◆ **Goal of the exercise**
Each of the lines below must be restated exactly.

= = = = = = =

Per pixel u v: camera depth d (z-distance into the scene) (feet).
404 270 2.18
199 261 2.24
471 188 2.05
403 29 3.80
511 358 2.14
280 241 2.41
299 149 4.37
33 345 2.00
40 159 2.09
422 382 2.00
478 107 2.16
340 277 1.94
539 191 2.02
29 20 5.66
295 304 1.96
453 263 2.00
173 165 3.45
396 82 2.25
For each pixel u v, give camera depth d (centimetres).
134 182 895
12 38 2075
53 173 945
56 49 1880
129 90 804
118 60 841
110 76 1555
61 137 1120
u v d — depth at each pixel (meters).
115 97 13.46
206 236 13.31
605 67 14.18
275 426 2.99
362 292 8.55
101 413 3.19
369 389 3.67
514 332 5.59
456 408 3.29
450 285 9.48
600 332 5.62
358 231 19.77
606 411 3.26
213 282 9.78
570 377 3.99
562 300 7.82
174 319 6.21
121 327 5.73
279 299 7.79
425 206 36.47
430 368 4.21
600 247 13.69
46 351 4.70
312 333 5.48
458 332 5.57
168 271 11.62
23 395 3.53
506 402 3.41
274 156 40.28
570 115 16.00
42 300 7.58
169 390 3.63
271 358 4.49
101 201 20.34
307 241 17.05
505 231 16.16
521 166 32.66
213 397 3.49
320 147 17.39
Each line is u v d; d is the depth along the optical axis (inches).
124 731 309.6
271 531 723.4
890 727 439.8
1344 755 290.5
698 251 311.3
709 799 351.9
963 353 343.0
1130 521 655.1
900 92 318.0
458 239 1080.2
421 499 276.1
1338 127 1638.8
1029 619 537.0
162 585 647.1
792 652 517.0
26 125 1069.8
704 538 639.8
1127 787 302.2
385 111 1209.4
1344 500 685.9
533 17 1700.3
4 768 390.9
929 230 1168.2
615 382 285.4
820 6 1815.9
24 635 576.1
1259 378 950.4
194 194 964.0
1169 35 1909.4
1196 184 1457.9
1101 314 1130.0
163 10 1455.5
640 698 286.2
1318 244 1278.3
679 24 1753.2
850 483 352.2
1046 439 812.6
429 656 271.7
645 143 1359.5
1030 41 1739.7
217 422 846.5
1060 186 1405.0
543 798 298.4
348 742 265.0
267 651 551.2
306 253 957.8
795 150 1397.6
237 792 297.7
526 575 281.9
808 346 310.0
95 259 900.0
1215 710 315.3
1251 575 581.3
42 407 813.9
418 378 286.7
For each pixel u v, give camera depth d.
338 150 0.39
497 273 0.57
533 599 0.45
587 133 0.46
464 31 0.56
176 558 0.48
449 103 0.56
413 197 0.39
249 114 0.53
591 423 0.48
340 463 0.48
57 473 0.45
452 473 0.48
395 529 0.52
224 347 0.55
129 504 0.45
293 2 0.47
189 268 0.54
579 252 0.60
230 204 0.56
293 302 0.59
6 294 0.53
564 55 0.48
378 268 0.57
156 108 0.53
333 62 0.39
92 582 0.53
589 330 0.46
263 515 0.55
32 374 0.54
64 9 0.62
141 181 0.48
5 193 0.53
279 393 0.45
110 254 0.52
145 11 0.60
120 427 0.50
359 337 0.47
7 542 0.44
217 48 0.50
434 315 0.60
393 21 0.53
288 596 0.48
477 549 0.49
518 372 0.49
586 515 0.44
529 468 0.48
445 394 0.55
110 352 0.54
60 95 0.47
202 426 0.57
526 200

= = = = = = =

◆ **Result below**
Per pixel u v: camera depth d (z-distance into the scene) (feet).
404 270 2.18
199 261 2.24
471 188 2.05
403 29 3.80
511 358 2.14
280 241 2.41
299 149 4.37
33 345 2.00
40 159 2.09
422 382 2.00
478 107 2.16
340 277 1.94
539 191 2.02
29 20 5.66
295 304 1.96
453 263 2.00
173 165 3.45
396 82 2.25
For each pixel u v, give camera depth d (centimetres).
134 182 895
12 38 2075
53 173 945
56 49 1880
129 90 804
118 60 841
110 76 1555
61 137 1120
u v d — depth at each pixel (meters).
115 97 13.46
206 236 13.31
605 67 14.18
275 426 2.99
362 292 8.55
101 413 3.19
369 389 3.67
514 332 5.59
456 408 3.29
450 285 9.48
600 332 5.62
358 231 19.77
606 411 3.26
213 282 9.78
570 377 3.99
562 300 7.82
174 319 6.21
121 327 5.73
279 299 7.79
425 206 36.47
430 368 4.21
600 247 13.69
46 351 4.70
312 333 5.48
458 332 5.57
168 271 11.62
23 395 3.53
506 402 3.41
274 156 40.28
570 115 16.00
42 300 7.58
169 390 3.63
271 358 4.49
101 201 20.34
307 241 17.05
505 231 16.16
521 166 32.66
213 397 3.49
320 147 17.39
Each line is u v d; d is the depth along the optical axis (inches).
124 731 309.6
271 531 723.4
890 727 439.8
1344 755 290.5
698 251 311.3
709 799 351.9
963 353 343.0
1130 521 655.1
900 92 318.0
458 239 1080.2
421 499 276.1
1338 127 1638.8
1029 619 537.0
162 585 647.1
792 652 517.0
26 125 1069.8
704 538 639.8
1127 787 302.2
385 111 1209.4
1344 500 685.9
533 17 1700.3
4 768 390.9
929 230 1168.2
615 382 285.4
820 6 1815.9
24 635 576.1
1259 378 950.4
194 194 964.0
1169 35 1909.4
1196 184 1457.9
1101 314 1130.0
163 10 1455.5
640 698 286.2
1318 244 1278.3
679 24 1753.2
850 483 352.2
1046 439 812.6
429 656 271.7
645 143 1359.5
1030 41 1739.7
217 422 846.5
1060 186 1405.0
543 798 298.4
348 742 265.0
267 651 551.2
306 253 957.8
795 150 1397.6
237 792 297.7
526 575 281.9
808 346 310.0
95 259 900.0
1215 710 315.3
1251 575 581.3
42 407 813.9
418 378 286.7
For each pixel u v, give camera depth d.
338 150 0.39
497 273 0.57
533 599 0.45
587 133 0.46
464 31 0.56
176 558 0.48
449 103 0.56
413 197 0.39
249 114 0.53
591 423 0.48
340 463 0.48
57 473 0.45
452 473 0.48
395 529 0.52
224 347 0.55
129 504 0.45
293 2 0.47
189 268 0.54
579 252 0.60
230 204 0.56
293 302 0.59
6 294 0.53
564 55 0.48
378 268 0.57
156 108 0.53
333 62 0.39
92 582 0.53
589 330 0.46
263 515 0.55
32 374 0.54
64 9 0.62
141 181 0.48
5 193 0.53
279 393 0.45
110 254 0.52
145 11 0.60
120 427 0.50
359 337 0.47
7 542 0.44
217 48 0.50
434 315 0.60
393 21 0.53
288 596 0.48
477 549 0.49
518 372 0.49
586 515 0.44
529 468 0.48
445 394 0.55
110 352 0.54
60 95 0.47
202 426 0.57
526 200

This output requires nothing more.